-------- Information shown
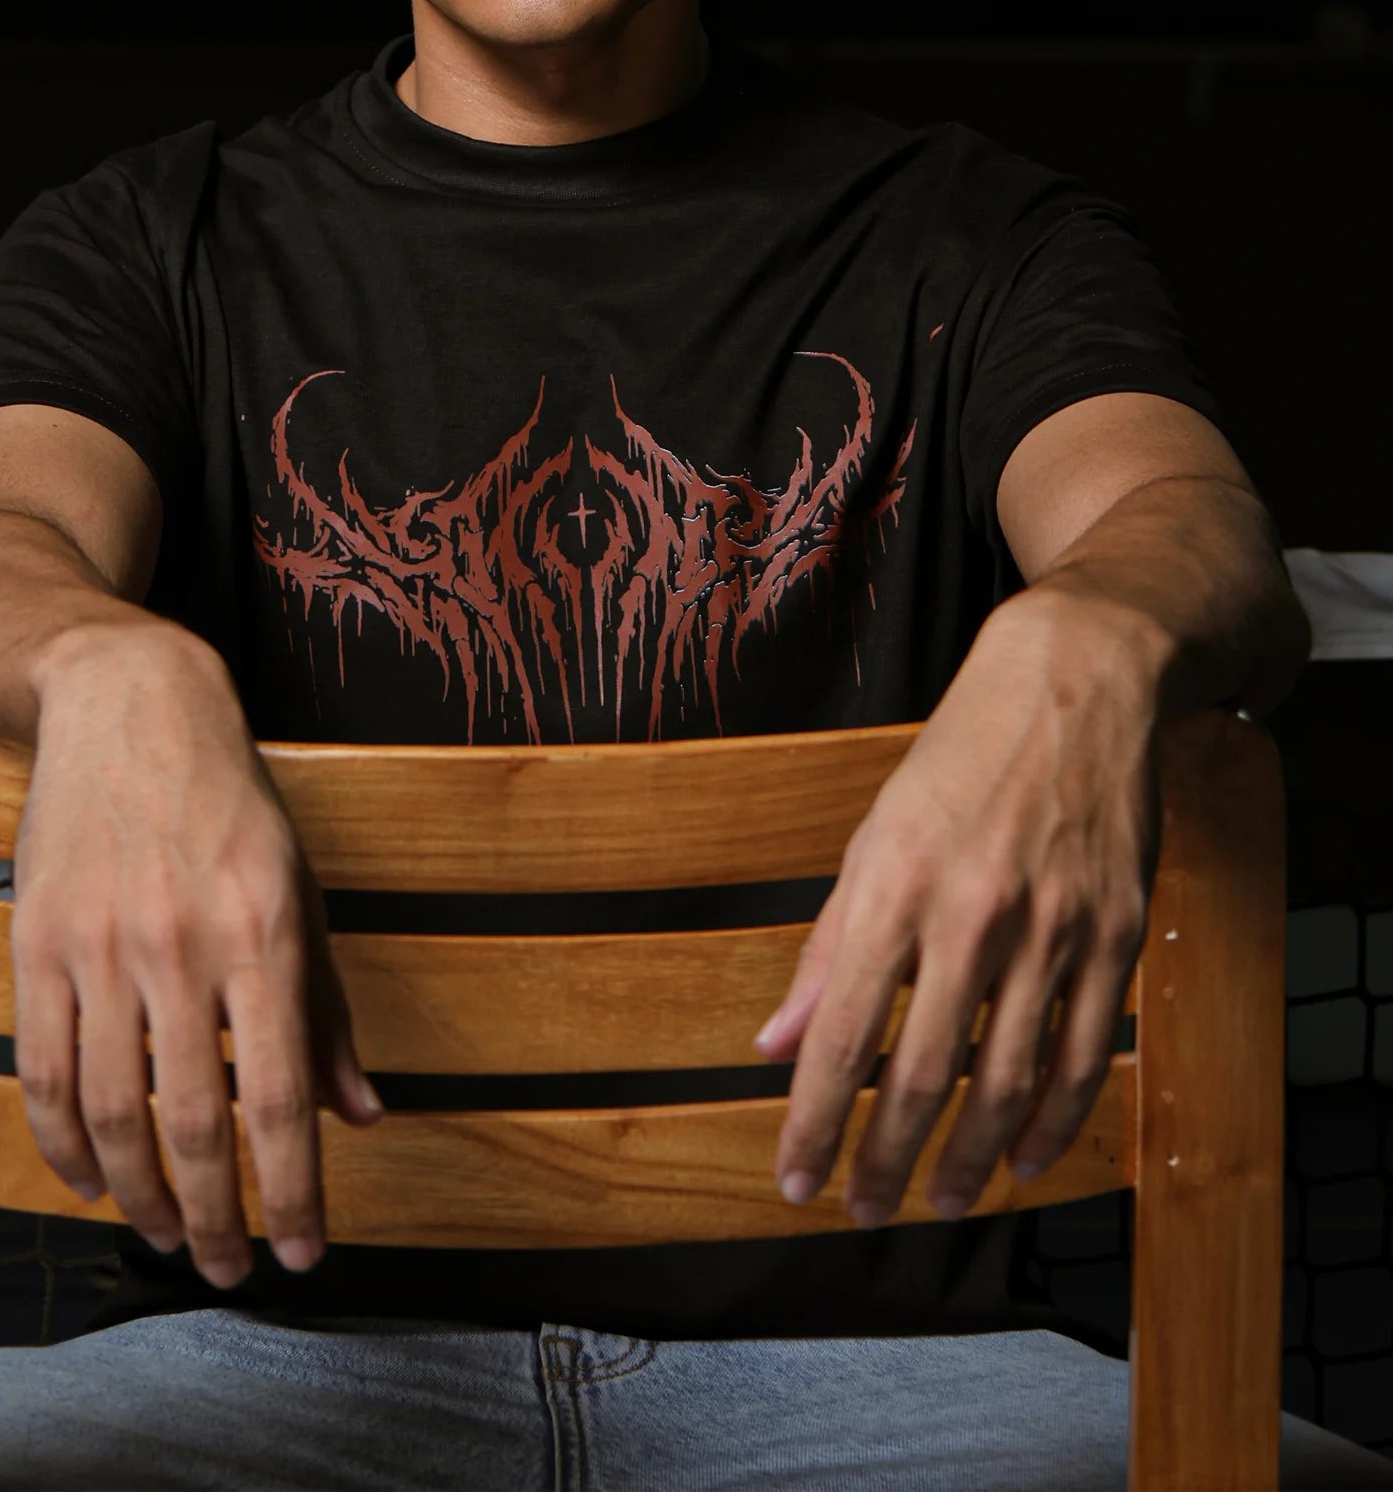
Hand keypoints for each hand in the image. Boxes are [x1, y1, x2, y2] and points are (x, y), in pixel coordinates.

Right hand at [9, 622, 382, 1289]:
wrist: (131, 707)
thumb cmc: (233, 805)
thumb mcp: (304, 891)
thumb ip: (327, 1010)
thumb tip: (362, 1116)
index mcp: (265, 932)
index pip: (279, 1097)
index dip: (292, 1191)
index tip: (301, 1254)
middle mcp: (183, 945)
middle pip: (191, 1124)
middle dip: (215, 1217)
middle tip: (229, 1266)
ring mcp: (101, 946)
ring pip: (111, 1113)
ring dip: (140, 1196)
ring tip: (169, 1234)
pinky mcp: (38, 943)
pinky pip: (44, 1071)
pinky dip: (65, 1144)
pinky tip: (92, 1179)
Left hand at [754, 591, 1158, 1226]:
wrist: (1077, 683)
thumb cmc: (960, 756)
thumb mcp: (874, 834)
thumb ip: (829, 947)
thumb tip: (776, 1043)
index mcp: (896, 883)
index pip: (844, 1032)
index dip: (815, 1120)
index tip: (796, 1180)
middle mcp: (973, 912)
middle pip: (925, 1072)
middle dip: (888, 1158)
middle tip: (867, 1210)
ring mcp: (1055, 926)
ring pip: (1009, 1079)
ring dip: (968, 1156)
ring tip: (940, 1201)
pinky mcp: (1116, 932)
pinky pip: (1082, 1052)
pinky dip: (1053, 1120)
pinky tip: (1021, 1158)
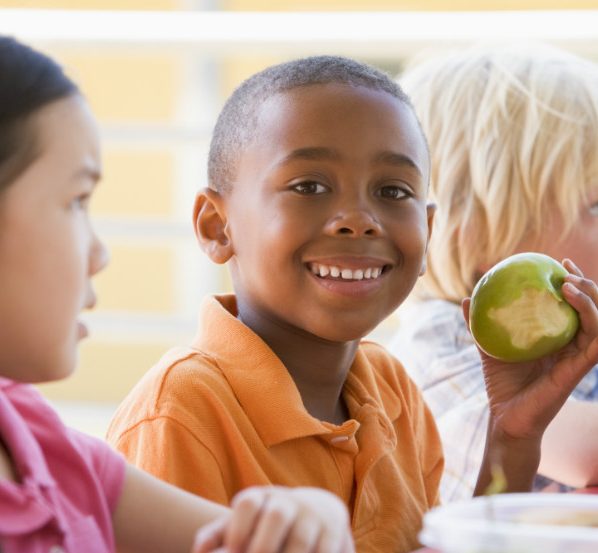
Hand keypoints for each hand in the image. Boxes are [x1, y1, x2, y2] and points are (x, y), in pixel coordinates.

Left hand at [192, 486, 353, 552]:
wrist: (318, 511)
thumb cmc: (268, 524)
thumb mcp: (244, 523)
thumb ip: (218, 534)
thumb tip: (198, 551)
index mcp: (262, 498)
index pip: (248, 501)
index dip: (238, 526)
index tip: (233, 552)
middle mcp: (288, 502)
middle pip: (276, 516)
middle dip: (262, 546)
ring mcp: (313, 516)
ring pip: (300, 539)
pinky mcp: (333, 532)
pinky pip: (324, 550)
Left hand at [465, 259, 597, 442]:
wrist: (505, 416)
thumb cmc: (501, 383)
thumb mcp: (489, 345)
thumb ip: (480, 323)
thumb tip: (467, 298)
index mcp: (557, 338)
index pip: (574, 305)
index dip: (576, 282)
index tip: (561, 263)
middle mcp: (572, 346)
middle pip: (593, 309)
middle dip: (588, 285)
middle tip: (567, 270)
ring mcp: (576, 359)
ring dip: (590, 301)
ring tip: (570, 285)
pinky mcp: (576, 372)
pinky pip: (595, 347)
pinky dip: (593, 325)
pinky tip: (579, 310)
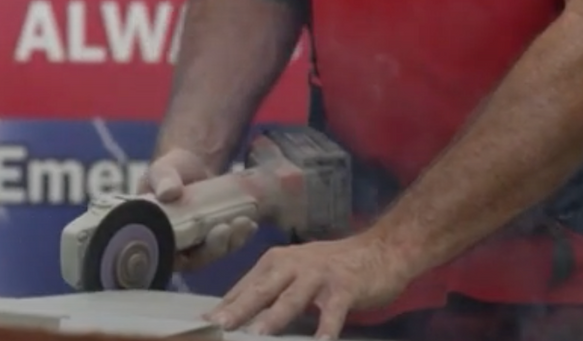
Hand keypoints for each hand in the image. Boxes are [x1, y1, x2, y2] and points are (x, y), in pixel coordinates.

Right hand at [142, 149, 257, 269]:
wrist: (191, 164)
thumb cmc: (169, 171)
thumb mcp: (162, 170)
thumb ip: (162, 179)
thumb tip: (168, 192)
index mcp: (154, 235)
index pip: (167, 256)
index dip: (186, 256)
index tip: (202, 238)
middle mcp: (176, 245)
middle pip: (194, 259)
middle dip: (214, 248)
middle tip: (225, 229)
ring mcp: (198, 243)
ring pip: (213, 253)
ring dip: (230, 243)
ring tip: (244, 224)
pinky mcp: (216, 237)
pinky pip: (227, 242)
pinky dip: (240, 235)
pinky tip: (251, 223)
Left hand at [205, 234, 413, 338]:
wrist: (381, 249)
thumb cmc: (332, 267)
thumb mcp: (296, 273)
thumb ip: (271, 291)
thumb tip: (239, 315)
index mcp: (276, 262)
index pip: (244, 287)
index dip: (224, 306)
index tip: (201, 323)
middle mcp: (293, 265)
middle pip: (261, 290)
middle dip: (238, 310)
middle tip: (217, 326)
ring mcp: (319, 276)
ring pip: (292, 299)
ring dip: (274, 318)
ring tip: (258, 335)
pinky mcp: (344, 287)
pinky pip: (333, 311)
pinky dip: (326, 328)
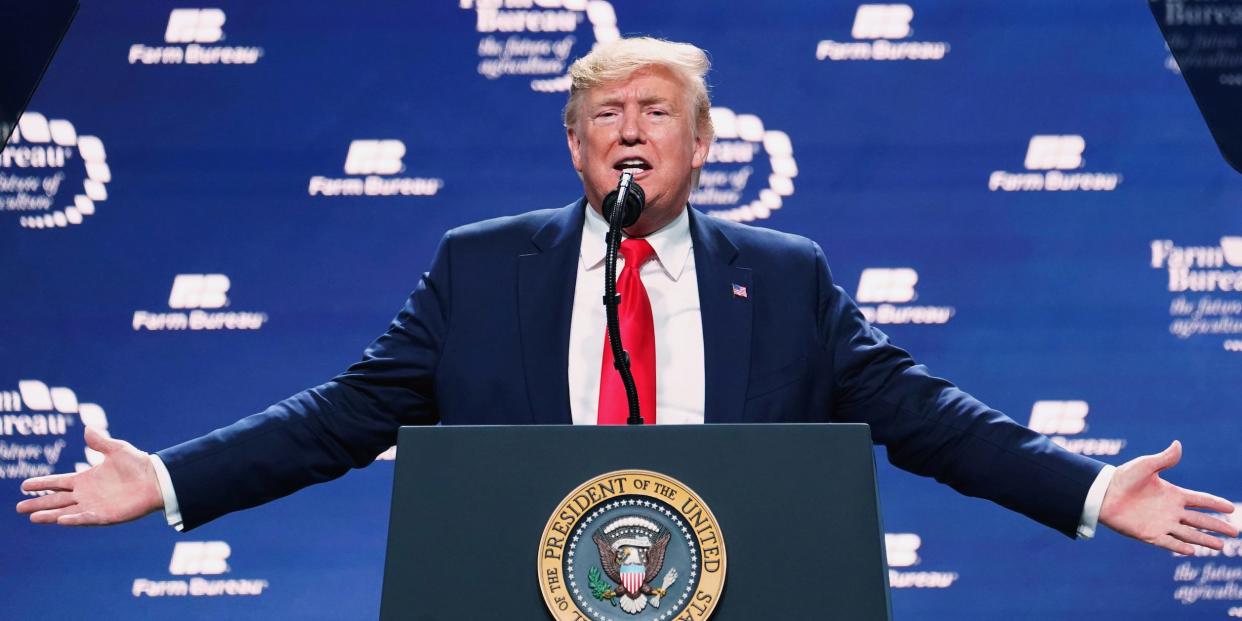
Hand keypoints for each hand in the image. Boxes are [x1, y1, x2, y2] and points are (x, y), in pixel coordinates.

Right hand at [15, 426, 163, 525]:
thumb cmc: (139, 464)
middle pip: (57, 500)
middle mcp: (87, 494)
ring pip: (66, 511)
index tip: (24, 485)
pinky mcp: (105, 515)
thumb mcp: (117, 449)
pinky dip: (73, 519)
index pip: (58, 482)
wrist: (157, 480)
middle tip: (19, 508)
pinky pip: (85, 518)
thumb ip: (100, 442)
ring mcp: (94, 506)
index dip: (42, 484)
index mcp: (86, 479)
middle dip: (38, 503)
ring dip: (49, 514)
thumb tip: (87, 429)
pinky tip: (60, 519)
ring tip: (32, 517)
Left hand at [1100, 440, 1238, 553]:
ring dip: (1204, 540)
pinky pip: (1168, 542)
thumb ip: (1164, 459)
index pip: (1200, 500)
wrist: (1102, 493)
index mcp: (1172, 493)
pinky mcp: (1149, 534)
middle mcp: (1170, 510)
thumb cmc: (1123, 477)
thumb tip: (1178, 444)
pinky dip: (1180, 547)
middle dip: (1217, 526)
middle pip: (1200, 519)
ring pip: (1188, 534)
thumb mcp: (1145, 466)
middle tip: (1235, 531)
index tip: (1231, 508)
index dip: (1215, 503)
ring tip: (1221, 546)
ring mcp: (1161, 523)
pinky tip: (1193, 551)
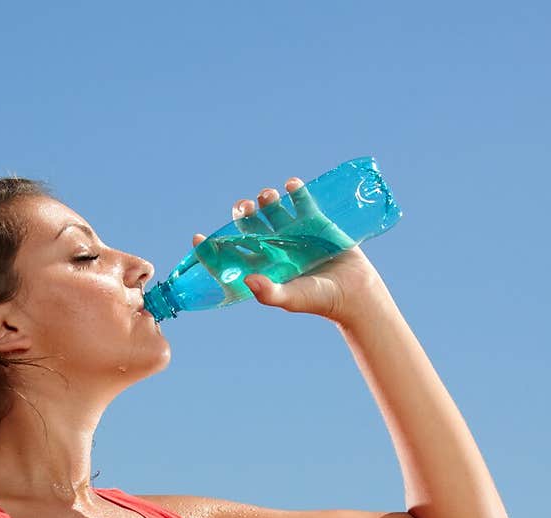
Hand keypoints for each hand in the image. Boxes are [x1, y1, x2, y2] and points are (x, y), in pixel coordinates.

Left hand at [193, 177, 387, 325]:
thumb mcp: (291, 299)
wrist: (353, 292)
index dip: (212, 250)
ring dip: (267, 200)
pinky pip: (301, 202)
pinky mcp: (314, 222)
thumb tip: (248, 279)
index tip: (198, 238)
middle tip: (243, 207)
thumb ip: (269, 292)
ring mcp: (293, 234)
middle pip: (250, 227)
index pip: (231, 257)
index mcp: (262, 267)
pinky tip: (291, 184)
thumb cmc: (318, 300)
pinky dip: (296, 191)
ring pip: (273, 210)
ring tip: (268, 196)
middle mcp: (273, 249)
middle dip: (243, 215)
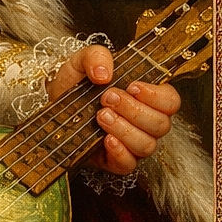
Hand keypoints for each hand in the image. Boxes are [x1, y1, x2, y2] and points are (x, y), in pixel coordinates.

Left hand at [46, 44, 179, 173]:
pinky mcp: (115, 160)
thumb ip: (96, 56)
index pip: (170, 101)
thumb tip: (104, 73)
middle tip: (108, 98)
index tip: (133, 87)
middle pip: (161, 124)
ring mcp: (132, 142)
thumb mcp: (81, 61)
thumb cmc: (74, 83)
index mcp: (145, 97)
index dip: (157, 96)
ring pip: (147, 145)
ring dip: (125, 129)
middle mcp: (144, 121)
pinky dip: (120, 152)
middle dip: (134, 110)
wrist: (51, 101)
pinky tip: (106, 139)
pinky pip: (128, 164)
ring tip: (101, 115)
----------------
## What needs to be done
Without any picture, return exactly the lines of the records above from the first through the line that contains "index mcp: (265, 932)".

## Task response
Hand keypoints for each hand in the image. Boxes are [x1, y1, x2, y2] and points are (x, y), in pixel coordinates.

Right hand at [9, 622, 382, 1289]:
wrist: (131, 707)
thumb cmc: (233, 805)
thumb mcp: (304, 891)
thumb ip: (327, 1010)
thumb tip: (362, 1116)
index mcp: (265, 932)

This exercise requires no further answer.